— EXERCISE PASSAGE —
Please note that this information is not intended to be used in place of a visit, consultation, or advice from a primary physician.

What to do when the flu is suspected

Respiratory syncitial virus is one of the leading causing for hospitalization in children younger than age 2. In most cases, the infection involves the upper respiratory tract, causing mild cold symptoms. In some cases, the infection travels into the lower airways and causes bronchiloitis (inflammation of the small airways).

Children may then start to breathe rapidly, with retractions and wheezing, similar to asthma. Cough is a significant finding. The cells lining the airway are infected and damaged, which impairs the movement of mucous up toward the throat. White blood cells, mucous and cellular debris can then only be removed by coughing. Coughing may persist beyond clearance of the virus for several weeks. Some children may go on to have asthmatic symptoms.

H1N1 continues to be widespread throughout the country. It is responsible for almost all of the influenza activity, including doctor and hospital visits, admissions and deaths. Since April, the CDC has confirmed 129 pediatric deaths due to H1N1. One concern is the impact of RSV and seasonal influenza, which will add to the number of H1N1 infections. The H1N1 vaccine distribution started out slower than expected, and some New Jersey hospitals have received smaller numbers than anticipated.

The early use of Tamiflu or Relenza is recommended when influenza infection is suspected. The treatment course is five days and requires a prescription from your doctor. The vaccine is available at some pharmacies and some providers. You might want to check around your area for its availability.

— RECORDS SHOWN —
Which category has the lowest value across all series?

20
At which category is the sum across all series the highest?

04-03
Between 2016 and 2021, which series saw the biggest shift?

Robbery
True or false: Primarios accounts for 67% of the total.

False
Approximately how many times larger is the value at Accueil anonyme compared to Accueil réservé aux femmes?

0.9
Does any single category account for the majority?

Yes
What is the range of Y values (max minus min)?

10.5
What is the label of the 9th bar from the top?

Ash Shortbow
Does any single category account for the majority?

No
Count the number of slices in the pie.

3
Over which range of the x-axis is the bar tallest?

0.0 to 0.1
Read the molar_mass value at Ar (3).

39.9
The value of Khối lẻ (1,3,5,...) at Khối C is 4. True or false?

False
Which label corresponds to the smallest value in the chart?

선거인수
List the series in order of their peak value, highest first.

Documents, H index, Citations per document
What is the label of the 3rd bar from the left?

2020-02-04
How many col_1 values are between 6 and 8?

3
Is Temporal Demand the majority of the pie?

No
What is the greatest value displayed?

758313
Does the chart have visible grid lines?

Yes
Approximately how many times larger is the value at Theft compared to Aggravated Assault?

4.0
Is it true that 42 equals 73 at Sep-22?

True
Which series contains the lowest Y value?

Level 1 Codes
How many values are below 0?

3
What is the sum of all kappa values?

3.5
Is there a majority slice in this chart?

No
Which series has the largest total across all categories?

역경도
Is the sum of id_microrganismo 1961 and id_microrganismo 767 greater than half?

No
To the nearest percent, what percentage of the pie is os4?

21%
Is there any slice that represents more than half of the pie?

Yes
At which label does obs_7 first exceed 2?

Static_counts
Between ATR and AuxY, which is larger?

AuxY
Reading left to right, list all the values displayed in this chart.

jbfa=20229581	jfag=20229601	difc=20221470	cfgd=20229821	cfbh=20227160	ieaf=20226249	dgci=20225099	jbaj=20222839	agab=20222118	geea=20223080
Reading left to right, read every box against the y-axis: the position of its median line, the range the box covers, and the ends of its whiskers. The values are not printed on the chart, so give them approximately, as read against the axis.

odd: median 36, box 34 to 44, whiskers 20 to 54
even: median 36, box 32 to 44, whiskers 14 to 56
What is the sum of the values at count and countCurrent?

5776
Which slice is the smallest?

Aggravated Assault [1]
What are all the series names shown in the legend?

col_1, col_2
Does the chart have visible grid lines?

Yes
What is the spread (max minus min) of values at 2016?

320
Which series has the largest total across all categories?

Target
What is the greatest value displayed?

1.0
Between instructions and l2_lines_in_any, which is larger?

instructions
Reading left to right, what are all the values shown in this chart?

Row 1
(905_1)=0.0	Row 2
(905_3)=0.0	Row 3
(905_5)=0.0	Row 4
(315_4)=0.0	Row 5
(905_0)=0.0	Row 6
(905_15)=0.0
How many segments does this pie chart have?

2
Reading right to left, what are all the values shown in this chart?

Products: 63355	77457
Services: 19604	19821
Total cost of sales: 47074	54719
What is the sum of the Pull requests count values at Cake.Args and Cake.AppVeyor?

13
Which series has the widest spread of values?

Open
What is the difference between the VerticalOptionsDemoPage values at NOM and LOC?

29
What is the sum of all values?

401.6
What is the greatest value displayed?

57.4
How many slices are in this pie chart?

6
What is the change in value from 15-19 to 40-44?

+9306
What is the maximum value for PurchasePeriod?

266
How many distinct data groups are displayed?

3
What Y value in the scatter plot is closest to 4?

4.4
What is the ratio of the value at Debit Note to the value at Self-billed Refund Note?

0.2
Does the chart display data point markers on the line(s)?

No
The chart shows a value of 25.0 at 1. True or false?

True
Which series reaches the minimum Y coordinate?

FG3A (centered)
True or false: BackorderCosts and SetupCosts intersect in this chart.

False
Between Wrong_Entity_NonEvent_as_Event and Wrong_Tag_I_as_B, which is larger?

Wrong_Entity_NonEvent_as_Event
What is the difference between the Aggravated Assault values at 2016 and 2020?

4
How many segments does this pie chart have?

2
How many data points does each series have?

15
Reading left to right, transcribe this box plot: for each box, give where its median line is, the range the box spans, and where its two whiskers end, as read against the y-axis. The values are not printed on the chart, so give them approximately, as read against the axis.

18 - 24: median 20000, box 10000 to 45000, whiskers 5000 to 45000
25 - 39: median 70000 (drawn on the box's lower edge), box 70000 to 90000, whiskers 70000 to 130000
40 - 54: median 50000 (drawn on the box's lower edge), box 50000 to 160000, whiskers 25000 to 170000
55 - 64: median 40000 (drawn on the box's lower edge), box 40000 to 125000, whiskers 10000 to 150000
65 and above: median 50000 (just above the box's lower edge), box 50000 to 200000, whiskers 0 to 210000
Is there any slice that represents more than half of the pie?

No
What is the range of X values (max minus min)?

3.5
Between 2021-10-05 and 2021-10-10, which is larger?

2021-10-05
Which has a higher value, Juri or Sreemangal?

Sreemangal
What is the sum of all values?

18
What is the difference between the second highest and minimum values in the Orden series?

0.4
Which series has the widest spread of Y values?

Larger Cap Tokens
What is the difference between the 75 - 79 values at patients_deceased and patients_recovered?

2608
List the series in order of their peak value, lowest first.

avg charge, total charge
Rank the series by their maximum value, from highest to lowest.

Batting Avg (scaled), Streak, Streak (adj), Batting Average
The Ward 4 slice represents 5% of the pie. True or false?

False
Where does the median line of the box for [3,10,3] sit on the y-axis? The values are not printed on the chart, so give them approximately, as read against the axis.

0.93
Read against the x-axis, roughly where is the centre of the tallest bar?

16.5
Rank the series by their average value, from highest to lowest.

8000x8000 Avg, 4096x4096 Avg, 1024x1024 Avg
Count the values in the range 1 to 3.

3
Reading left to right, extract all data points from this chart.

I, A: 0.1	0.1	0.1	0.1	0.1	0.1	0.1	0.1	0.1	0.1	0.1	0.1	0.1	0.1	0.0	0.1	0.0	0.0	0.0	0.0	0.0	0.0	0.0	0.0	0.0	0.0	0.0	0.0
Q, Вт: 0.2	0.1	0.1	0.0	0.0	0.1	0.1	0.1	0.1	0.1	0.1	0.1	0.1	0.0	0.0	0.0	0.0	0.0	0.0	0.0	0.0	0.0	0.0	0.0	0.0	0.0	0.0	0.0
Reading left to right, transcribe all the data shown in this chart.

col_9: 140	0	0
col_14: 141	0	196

— WORK ORDER —
Print the entire passage on flu and RSV word for word, from its first sentence to its last. None of the lines has any bearing on this.

— EXPECTED ANSWER —
Please note that this information is not intended to be used in place of a visit, consultation, or advice from a primary physician.

What to do when the flu is suspected

Respiratory syncitial virus is one of the leading causing for hospitalization in children younger than age 2. In most cases, the infection involves the upper respiratory tract, causing mild cold symptoms. In some cases, the infection travels into the lower airways and causes bronchiloitis (inflammation of the small airways).

Children may then start to breathe rapidly, with retractions and wheezing, similar to asthma. Cough is a significant finding. The cells lining the airway are infected and damaged, which impairs the movement of mucous up toward the throat. White blood cells, mucous and cellular debris can then only be removed by coughing. Coughing may persist beyond clearance of the virus for several weeks. Some children may go on to have asthmatic symptoms.

H1N1 continues to be widespread throughout the country. It is responsible for almost all of the influenza activity, including doctor and hospital visits, admissions and deaths. Since April, the CDC has confirmed 129 pediatric deaths due to H1N1. One concern is the impact of RSV and seasonal influenza, which will add to the number of H1N1 infections. The H1N1 vaccine distribution started out slower than expected, and some New Jersey hospitals have received smaller numbers than anticipated.

The early use of Tamiflu or Relenza is recommended when influenza infection is suspected. The treatment course is five days and requires a prescription from your doctor. The vaccine is available at some pharmacies and some providers. You might want to check around your area for its availability.